[Exercise material Boundary: Start]

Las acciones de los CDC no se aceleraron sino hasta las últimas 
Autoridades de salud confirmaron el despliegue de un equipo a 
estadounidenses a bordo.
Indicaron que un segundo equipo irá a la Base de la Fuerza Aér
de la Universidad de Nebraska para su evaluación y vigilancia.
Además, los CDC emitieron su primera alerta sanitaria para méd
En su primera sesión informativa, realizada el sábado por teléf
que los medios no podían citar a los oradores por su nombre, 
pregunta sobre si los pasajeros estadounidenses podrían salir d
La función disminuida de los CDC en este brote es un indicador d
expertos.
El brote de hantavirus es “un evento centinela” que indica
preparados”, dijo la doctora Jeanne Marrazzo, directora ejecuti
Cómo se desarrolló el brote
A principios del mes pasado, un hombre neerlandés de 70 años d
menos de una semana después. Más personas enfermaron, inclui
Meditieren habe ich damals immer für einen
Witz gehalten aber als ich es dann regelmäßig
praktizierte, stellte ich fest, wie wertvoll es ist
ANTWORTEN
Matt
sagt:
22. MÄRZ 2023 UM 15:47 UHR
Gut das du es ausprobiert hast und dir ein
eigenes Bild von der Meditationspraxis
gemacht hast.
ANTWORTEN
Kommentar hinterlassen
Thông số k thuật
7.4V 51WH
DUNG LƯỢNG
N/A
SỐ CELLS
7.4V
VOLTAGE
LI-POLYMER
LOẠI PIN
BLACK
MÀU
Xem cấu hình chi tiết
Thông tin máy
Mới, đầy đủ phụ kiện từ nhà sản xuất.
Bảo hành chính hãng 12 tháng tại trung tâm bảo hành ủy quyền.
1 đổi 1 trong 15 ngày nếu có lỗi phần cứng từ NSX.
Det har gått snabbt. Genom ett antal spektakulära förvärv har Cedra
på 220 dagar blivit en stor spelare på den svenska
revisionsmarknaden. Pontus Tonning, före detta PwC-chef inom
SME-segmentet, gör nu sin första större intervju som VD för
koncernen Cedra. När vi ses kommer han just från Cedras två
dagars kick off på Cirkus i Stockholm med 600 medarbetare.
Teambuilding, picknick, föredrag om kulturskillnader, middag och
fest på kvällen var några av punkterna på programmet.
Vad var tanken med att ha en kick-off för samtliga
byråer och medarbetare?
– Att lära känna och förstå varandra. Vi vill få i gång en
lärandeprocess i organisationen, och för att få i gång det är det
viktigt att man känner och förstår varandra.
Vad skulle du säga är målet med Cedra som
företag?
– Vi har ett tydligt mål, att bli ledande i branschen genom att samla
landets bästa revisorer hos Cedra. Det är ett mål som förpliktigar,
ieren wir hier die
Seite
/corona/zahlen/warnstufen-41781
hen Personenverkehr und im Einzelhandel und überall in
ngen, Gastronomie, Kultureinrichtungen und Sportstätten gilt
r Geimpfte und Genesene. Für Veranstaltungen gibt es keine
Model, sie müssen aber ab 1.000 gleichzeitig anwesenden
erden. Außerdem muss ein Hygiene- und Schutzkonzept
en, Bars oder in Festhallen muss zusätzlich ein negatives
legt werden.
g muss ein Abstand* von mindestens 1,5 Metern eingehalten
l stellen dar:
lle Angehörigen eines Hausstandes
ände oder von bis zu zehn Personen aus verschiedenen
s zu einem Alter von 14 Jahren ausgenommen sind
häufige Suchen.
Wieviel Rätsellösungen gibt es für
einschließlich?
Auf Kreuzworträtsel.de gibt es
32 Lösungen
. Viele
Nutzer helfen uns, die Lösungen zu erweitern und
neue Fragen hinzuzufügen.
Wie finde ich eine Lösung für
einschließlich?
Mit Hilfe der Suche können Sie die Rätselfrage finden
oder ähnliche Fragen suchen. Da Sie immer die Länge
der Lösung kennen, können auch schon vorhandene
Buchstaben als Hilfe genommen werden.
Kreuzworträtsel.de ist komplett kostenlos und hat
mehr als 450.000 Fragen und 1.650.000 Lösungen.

[Exercise material Boundary: End]

Activity
Give back all of the data above without any alteration.

Task output
Las acciones de los CDC no se aceleraron sino hasta las últimas 
Autoridades de salud confirmaron el despliegue de un equipo a 
estadounidenses a bordo.
Indicaron que un segundo equipo irá a la Base de la Fuerza Aér
de la Universidad de Nebraska para su evaluación y vigilancia.
Además, los CDC emitieron su primera alerta sanitaria para méd
En su primera sesión informativa, realizada el sábado por teléf
que los medios no podían citar a los oradores por su nombre, 
pregunta sobre si los pasajeros estadounidenses podrían salir d
La función disminuida de los CDC en este brote es un indicador d
expertos.
El brote de hantavirus es “un evento centinela” que indica
preparados”, dijo la doctora Jeanne Marrazzo, directora ejecuti
Cómo se desarrolló el brote
A principios del mes pasado, un hombre neerlandés de 70 años d
menos de una semana después. Más personas enfermaron, inclui
Meditieren habe ich damals immer für einen
Witz gehalten aber als ich es dann regelmäßig
praktizierte, stellte ich fest, wie wertvoll es ist
ANTWORTEN
Matt
sagt:
22. MÄRZ 2023 UM 15:47 UHR
Gut das du es ausprobiert hast und dir ein
eigenes Bild von der Meditationspraxis
gemacht hast.
ANTWORTEN
Kommentar hinterlassen
Thông số k thuật
7.4V 51WH
DUNG LƯỢNG
N/A
SỐ CELLS
7.4V
VOLTAGE
LI-POLYMER
LOẠI PIN
BLACK
MÀU
Xem cấu hình chi tiết
Thông tin máy
Mới, đầy đủ phụ kiện từ nhà sản xuất.
Bảo hành chính hãng 12 tháng tại trung tâm bảo hành ủy quyền.
1 đổi 1 trong 15 ngày nếu có lỗi phần cứng từ NSX.
Det har gått snabbt. Genom ett antal spektakulära förvärv har Cedra
på 220 dagar blivit en stor spelare på den svenska
revisionsmarknaden. Pontus Tonning, före detta PwC-chef inom
SME-segmentet, gör nu sin första större intervju som VD för
koncernen Cedra. När vi ses kommer han just från Cedras två
dagars kick off på Cirkus i Stockholm med 600 medarbetare.
Teambuilding, picknick, föredrag om kulturskillnader, middag och
fest på kvällen var några av punkterna på programmet.
Vad var tanken med att ha en kick-off för samtliga
byråer och medarbetare?
– Att lära känna och förstå varandra. Vi vill få i gång en
lärandeprocess i organisationen, och för att få i gång det är det
viktigt att man känner och förstår varandra.
Vad skulle du säga är målet med Cedra som
företag?
– Vi har ett tydligt mål, att bli ledande i branschen genom att samla
landets bästa revisorer hos Cedra. Det är ett mål som förpliktigar,
ieren wir hier die
Seite
/corona/zahlen/warnstufen-41781
hen Personenverkehr und im Einzelhandel und überall in
ngen, Gastronomie, Kultureinrichtungen und Sportstätten gilt
r Geimpfte und Genesene. Für Veranstaltungen gibt es keine
Model, sie müssen aber ab 1.000 gleichzeitig anwesenden
erden. Außerdem muss ein Hygiene- und Schutzkonzept
en, Bars oder in Festhallen muss zusätzlich ein negatives
legt werden.
g muss ein Abstand* von mindestens 1,5 Metern eingehalten
l stellen dar:
lle Angehörigen eines Hausstandes
ände oder von bis zu zehn Personen aus verschiedenen
s zu einem Alter von 14 Jahren ausgenommen sind
häufige Suchen.
Wieviel Rätsellösungen gibt es für
einschließlich?
Auf Kreuzworträtsel.de gibt es
32 Lösungen
. Viele
Nutzer helfen uns, die Lösungen zu erweitern und
neue Fragen hinzuzufügen.
Wie finde ich eine Lösung für
einschließlich?
Mit Hilfe der Suche können Sie die Rätselfrage finden
oder ähnliche Fragen suchen. Da Sie immer die Länge
der Lösung kennen, können auch schon vorhandene
Buchstaben als Hilfe genommen werden.
Kreuzworträtsel.de ist komplett kostenlos und hat
mehr als 450.000 Fragen und 1.650.000 Lösungen.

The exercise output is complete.